Problem description:
What is needed is an exact copy of the records below, with the pictures left out.

(Page images and extracted text)

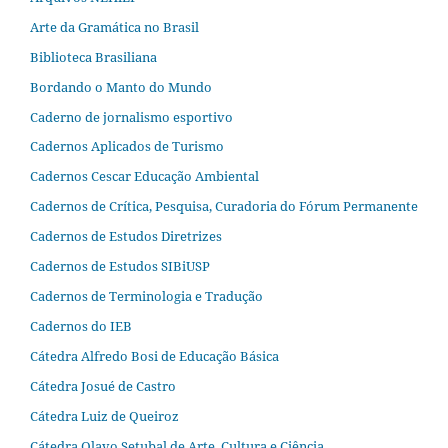
Arte da Gramática no Brasil
Biblioteca Brasiliana
Bordando o Manto do Mundo
Caderno de jornalismo esportivo
Cadernos Aplicados de Turismo
Cadernos Cescar Educação Ambiental
Cadernos de Crítica, Pesquisa, Curadoria do Fórum Permanente
Cadernos de Estudos Diretrizes
Cadernos de Estudos SIBiUSP
Cadernos de Terminologia e Tradução
Cadernos do IEB
Cátedra Alfredo Bosi de Educação Básica
Cátedra Josué de Castro
Cátedra Luiz de Queiroz
Cátedra Olavo Setubal de Arte, Cultura e Ciência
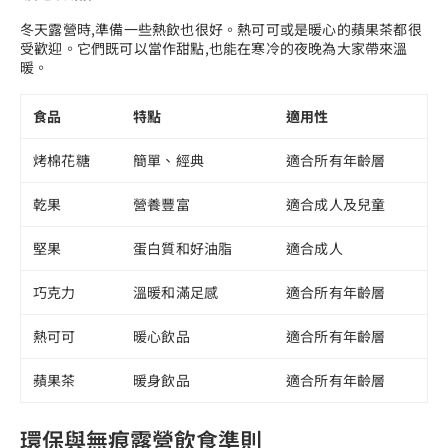
冬天露營時,準備一些熱飲也很好。熱可可或是暖心的蘋果茶都很
受歡迎。它們既可以當作甜點,也能在寒冷的夜晚為大家帶來溫
暖。
食品
特點
適用性
烤棉花糖
簡單、經典
適合所有年齡層
乾果
營養豐富
適合成人及兒童
堅果
蛋白質和好油脂
適合成人
巧克力
溫暖和滿足感
適合所有年齡層
熱可可
暖心飲品
適合所有年齡層
蘋果茶
暖身飲品
適合所有年齡層
環保與無痕露營飲食準則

Solution to this problem:
Arte da Gramática no Brasil
Biblioteca Brasiliana
Bordando o Manto do Mundo
Caderno de jornalismo esportivo
Cadernos Aplicados de Turismo
Cadernos Cescar Educação Ambiental
Cadernos de Crítica, Pesquisa, Curadoria do Fórum Permanente
Cadernos de Estudos Diretrizes
Cadernos de Estudos SIBiUSP
Cadernos de Terminologia e Tradução
Cadernos do IEB
Cátedra Alfredo Bosi de Educação Básica
Cátedra Josué de Castro
Cátedra Luiz de Queiroz
Cátedra Olavo Setubal de Arte, Cultura e Ciência
冬天露營時,準備一些熱飲也很好。熱可可或是暖心的蘋果茶都很
受歡迎。它們既可以當作甜點,也能在寒冷的夜晚為大家帶來溫
暖。
食品
特點
適用性
烤棉花糖
簡單、經典
適合所有年齡層
乾果
營養豐富
適合成人及兒童
堅果
蛋白質和好油脂
適合成人
巧克力
溫暖和滿足感
適合所有年齡層
熱可可
暖心飲品
適合所有年齡層
蘋果茶
暖身飲品
適合所有年齡層
環保與無痕露營飲食準則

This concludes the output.